» **Extract**:
+-------+

Subject: Making a difference in East Timor

Bega District News

Making a difference in East Timor Tuesday, 3 August 2004

EAST Timor strikes a particular chord with Australians because of the support the East Timorese gave the Australian soldiers during the Second World War, Mr Alan Castle told a fundraising dinner for the Bega Advocates for the People of East Timor in the Central Hotel on Saturday night.

Mr Castle was commander of the 2nd Australian Federal Police contingent to go to East Timor in 1999.

He said that in World War 11 East Timor, as a Portugese colony, need not have been involved in the conflict as Portugal was neutral, but it did support the Australians against the Japanese and when the Australians retreated thousands of East Timorese were killed in the reprisals.

The figure is usually quoted at 40,000 killed but Mr Castle believes there were thousands more.

He said he had talked to old Diggers who spoke highly of the courage of the East Timorese.

Australia's involvement also helped East Timor to independence.

Mr Castle showed slides of the absolute devastation he saw when he went to East Timor alongside Interfed on September 21, 1999.

There was barely a building left standing after the militia had burnt and destroyed all they could find.

When he arrived in Dili there was nobody there, the people had fled to the hills.

When Interfed brought in a whole lot of army vehicles and paraded them through the streets, the news reached those hiding and they returned.

+-------+

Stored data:
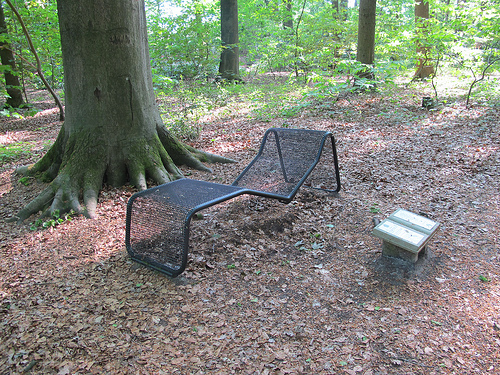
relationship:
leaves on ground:
[47, 236, 117, 298] [10, 79, 499, 375]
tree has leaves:
[290, 9, 358, 88] [314, 18, 334, 34]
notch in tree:
[93, 87, 100, 98] [290, 9, 358, 88]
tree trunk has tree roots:
[56, 5, 173, 137] [15, 130, 234, 216]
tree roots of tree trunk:
[15, 130, 234, 216] [56, 5, 173, 137]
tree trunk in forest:
[56, 5, 173, 137] [3, 2, 499, 375]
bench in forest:
[125, 126, 343, 277] [3, 2, 499, 375]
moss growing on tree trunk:
[74, 120, 167, 170] [56, 5, 173, 137]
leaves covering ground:
[47, 236, 117, 298] [10, 79, 499, 375]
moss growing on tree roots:
[74, 120, 167, 170] [15, 130, 234, 216]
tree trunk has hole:
[56, 5, 173, 137] [71, 115, 81, 122]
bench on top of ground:
[125, 126, 343, 277] [10, 79, 499, 375]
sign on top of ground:
[422, 97, 445, 118] [10, 79, 499, 375]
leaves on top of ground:
[47, 236, 117, 298] [10, 79, 499, 375]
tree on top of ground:
[290, 9, 358, 88] [10, 79, 499, 375]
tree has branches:
[290, 9, 358, 88] [268, 35, 310, 68]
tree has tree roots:
[290, 9, 358, 88] [15, 130, 234, 216]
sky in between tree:
[281, 0, 325, 22] [290, 9, 358, 88]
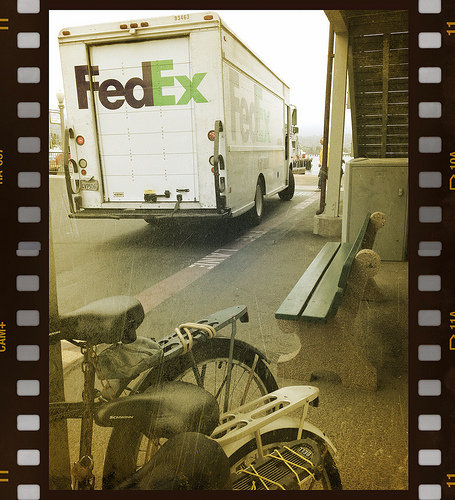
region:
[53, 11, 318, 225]
Truck is white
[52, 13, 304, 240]
Truck is closed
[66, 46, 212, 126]
Letter FedEx can be read on back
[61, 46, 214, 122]
Letters are black and green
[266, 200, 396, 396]
Bench is is green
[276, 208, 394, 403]
Support of bench is cement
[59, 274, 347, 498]
Two bikes can be seen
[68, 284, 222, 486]
Sits of bikes are black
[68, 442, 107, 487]
Lock on bike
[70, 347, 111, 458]
Chain on bike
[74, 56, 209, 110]
Fedex logo on the back of truck door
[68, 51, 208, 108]
fedex logo on a white truck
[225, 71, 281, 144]
Fedex logo on the side of the white truck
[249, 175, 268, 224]
black truck wheel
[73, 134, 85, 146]
red truck light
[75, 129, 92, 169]
red truck lights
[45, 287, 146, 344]
black bicycle seats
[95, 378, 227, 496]
two black bicycle seats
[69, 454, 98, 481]
lock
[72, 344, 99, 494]
bicycle chain and lock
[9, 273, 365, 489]
Two bicycles parked next to each other.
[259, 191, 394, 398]
Wood and stone bench.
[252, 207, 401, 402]
Nobody sitting on the bench.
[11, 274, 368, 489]
Nobody on the bicycles.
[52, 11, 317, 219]
One white FedEx truck.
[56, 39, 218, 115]
FedEx written on the truck.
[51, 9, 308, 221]
White delivery truck.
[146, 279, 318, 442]
Racks on the back of the bikes.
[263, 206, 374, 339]
The bench seat is green.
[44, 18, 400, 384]
Photo taken during the day.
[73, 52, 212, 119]
fedex written on the back of a truck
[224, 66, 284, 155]
fedex written on the right side of the truck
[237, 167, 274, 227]
right rear truck tire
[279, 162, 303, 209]
front right truck tire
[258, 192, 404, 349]
a green bench on the sidewalk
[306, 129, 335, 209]
a man standing behind a pole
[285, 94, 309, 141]
mirror on the right side of a truck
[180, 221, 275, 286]
the words "fire lane" written on the curb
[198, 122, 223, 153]
right turn signal on a truck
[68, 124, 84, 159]
left turn signal on a truck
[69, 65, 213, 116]
The FedEX logo multicolor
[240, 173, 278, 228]
Back wheel of truck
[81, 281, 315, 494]
A group of bikes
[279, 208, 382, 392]
A public sitting bench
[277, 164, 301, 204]
Front wheel of truck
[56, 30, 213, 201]
Back of delivery truck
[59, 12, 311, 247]
A large delivery truck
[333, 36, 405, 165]
The back of a stair well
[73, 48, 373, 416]
A truck leaving a building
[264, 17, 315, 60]
A white cloudy sky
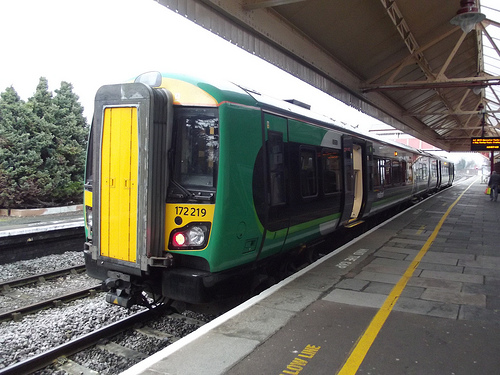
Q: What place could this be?
A: It is a station.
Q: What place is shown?
A: It is a station.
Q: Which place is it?
A: It is a station.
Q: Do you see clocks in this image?
A: No, there are no clocks.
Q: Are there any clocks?
A: No, there are no clocks.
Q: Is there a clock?
A: No, there are no clocks.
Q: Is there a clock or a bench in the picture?
A: No, there are no clocks or benches.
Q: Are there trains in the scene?
A: Yes, there is a train.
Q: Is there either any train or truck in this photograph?
A: Yes, there is a train.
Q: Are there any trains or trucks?
A: Yes, there is a train.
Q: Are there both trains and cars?
A: Yes, there are both a train and a car.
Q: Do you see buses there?
A: No, there are no buses.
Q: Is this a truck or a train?
A: This is a train.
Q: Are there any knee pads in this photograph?
A: No, there are no knee pads.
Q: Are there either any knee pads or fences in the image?
A: No, there are no knee pads or fences.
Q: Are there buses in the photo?
A: No, there are no buses.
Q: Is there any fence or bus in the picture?
A: No, there are no buses or fences.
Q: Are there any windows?
A: Yes, there are windows.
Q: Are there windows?
A: Yes, there are windows.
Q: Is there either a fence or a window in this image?
A: Yes, there are windows.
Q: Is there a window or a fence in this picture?
A: Yes, there are windows.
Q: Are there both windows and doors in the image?
A: Yes, there are both windows and a door.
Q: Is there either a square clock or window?
A: Yes, there are square windows.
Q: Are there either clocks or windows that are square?
A: Yes, the windows are square.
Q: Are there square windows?
A: Yes, there are square windows.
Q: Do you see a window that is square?
A: Yes, there are windows that are square.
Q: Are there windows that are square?
A: Yes, there are windows that are square.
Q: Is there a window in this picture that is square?
A: Yes, there are windows that are square.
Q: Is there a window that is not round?
A: Yes, there are square windows.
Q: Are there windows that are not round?
A: Yes, there are square windows.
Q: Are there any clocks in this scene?
A: No, there are no clocks.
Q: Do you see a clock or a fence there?
A: No, there are no clocks or fences.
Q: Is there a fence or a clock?
A: No, there are no clocks or fences.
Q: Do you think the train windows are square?
A: Yes, the windows are square.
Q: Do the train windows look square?
A: Yes, the windows are square.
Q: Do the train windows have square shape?
A: Yes, the windows are square.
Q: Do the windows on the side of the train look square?
A: Yes, the windows are square.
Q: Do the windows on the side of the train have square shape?
A: Yes, the windows are square.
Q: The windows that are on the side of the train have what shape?
A: The windows are square.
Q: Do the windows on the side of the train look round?
A: No, the windows are square.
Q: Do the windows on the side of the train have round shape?
A: No, the windows are square.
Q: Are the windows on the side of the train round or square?
A: The windows are square.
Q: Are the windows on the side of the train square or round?
A: The windows are square.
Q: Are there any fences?
A: No, there are no fences.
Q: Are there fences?
A: No, there are no fences.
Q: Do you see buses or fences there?
A: No, there are no fences or buses.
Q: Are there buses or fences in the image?
A: No, there are no fences or buses.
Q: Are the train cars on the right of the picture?
A: Yes, the cars are on the right of the image.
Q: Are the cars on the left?
A: No, the cars are on the right of the image.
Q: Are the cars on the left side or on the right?
A: The cars are on the right of the image.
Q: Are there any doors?
A: Yes, there is a door.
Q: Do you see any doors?
A: Yes, there is a door.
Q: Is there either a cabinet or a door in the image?
A: Yes, there is a door.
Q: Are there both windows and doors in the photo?
A: Yes, there are both a door and windows.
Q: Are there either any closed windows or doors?
A: Yes, there is a closed door.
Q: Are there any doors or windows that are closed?
A: Yes, the door is closed.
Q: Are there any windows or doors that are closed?
A: Yes, the door is closed.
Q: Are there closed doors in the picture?
A: Yes, there is a closed door.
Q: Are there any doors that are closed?
A: Yes, there is a door that is closed.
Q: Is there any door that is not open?
A: Yes, there is an closed door.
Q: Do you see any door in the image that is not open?
A: Yes, there is an closed door.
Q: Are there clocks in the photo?
A: No, there are no clocks.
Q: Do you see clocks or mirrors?
A: No, there are no clocks or mirrors.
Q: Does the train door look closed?
A: Yes, the door is closed.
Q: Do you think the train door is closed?
A: Yes, the door is closed.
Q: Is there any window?
A: Yes, there is a window.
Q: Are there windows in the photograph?
A: Yes, there is a window.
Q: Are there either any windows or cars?
A: Yes, there is a window.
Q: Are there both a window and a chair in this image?
A: No, there is a window but no chairs.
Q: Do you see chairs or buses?
A: No, there are no buses or chairs.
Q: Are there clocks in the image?
A: No, there are no clocks.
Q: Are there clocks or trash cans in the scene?
A: No, there are no clocks or trash cans.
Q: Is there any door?
A: Yes, there is a door.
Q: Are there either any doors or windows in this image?
A: Yes, there is a door.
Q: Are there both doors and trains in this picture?
A: Yes, there are both a door and a train.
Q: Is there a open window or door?
A: Yes, there is an open door.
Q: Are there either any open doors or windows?
A: Yes, there is an open door.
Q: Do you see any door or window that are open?
A: Yes, the door is open.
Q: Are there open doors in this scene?
A: Yes, there is an open door.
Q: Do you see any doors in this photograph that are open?
A: Yes, there is an open door.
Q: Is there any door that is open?
A: Yes, there is a door that is open.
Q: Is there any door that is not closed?
A: Yes, there is a open door.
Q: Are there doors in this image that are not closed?
A: Yes, there is a open door.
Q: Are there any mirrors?
A: No, there are no mirrors.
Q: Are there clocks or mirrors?
A: No, there are no mirrors or clocks.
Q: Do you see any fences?
A: No, there are no fences.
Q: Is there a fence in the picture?
A: No, there are no fences.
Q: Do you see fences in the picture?
A: No, there are no fences.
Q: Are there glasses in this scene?
A: No, there are no glasses.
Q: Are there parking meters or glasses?
A: No, there are no glasses or parking meters.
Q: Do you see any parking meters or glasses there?
A: No, there are no glasses or parking meters.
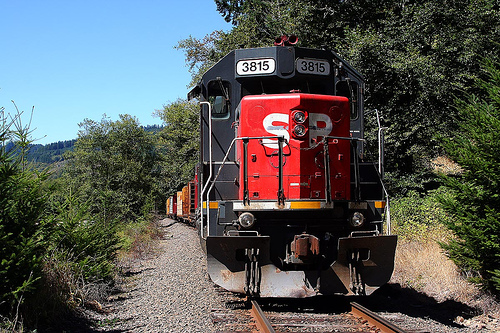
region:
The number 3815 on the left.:
[235, 59, 271, 74]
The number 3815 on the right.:
[295, 57, 332, 76]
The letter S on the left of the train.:
[250, 108, 295, 149]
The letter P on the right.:
[305, 108, 335, 145]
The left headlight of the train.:
[232, 205, 259, 229]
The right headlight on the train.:
[350, 209, 367, 227]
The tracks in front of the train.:
[245, 282, 391, 331]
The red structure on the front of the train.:
[235, 84, 348, 205]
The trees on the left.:
[1, 83, 158, 320]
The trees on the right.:
[237, 3, 490, 300]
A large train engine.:
[171, 43, 433, 310]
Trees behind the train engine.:
[57, 105, 186, 189]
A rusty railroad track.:
[242, 299, 392, 331]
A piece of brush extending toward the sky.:
[1, 99, 45, 163]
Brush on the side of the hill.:
[0, 155, 122, 290]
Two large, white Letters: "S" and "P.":
[253, 110, 343, 150]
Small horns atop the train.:
[270, 28, 300, 46]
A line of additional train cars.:
[154, 185, 199, 221]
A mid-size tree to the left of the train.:
[436, 55, 498, 285]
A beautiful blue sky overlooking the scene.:
[8, 14, 110, 82]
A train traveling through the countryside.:
[113, 28, 441, 330]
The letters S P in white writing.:
[255, 105, 337, 158]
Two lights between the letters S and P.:
[266, 107, 329, 143]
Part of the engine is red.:
[234, 90, 353, 213]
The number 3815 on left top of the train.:
[231, 51, 276, 78]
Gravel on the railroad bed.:
[113, 199, 470, 327]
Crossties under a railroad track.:
[165, 208, 435, 329]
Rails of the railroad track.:
[235, 283, 415, 331]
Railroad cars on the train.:
[160, 180, 205, 232]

+-------+

» **Problem**: Reproduce the passage of the East Timor article that begins with the words containing "He said that" and ends with "September 21, 1999.", replacing "Diggers" with "veterans".

» **Solution for this problem**:
He said that in World War 11 East Timor, as a Portugese colony, need not have been involved in the conflict as Portugal was neutral, but it did support the Australians against the Japanese and when the Australians retreated thousands of East Timorese were killed in the reprisals.

The figure is usually quoted at 40,000 killed but Mr Castle believes there were thousands more.

He said he had talked to old veterans who spoke highly of the courage of the East Timorese.

Australia's involvement also helped East Timor to independence.

Mr Castle showed slides of the absolute devastation he saw when he went to East Timor alongside Interfed on September 21, 1999.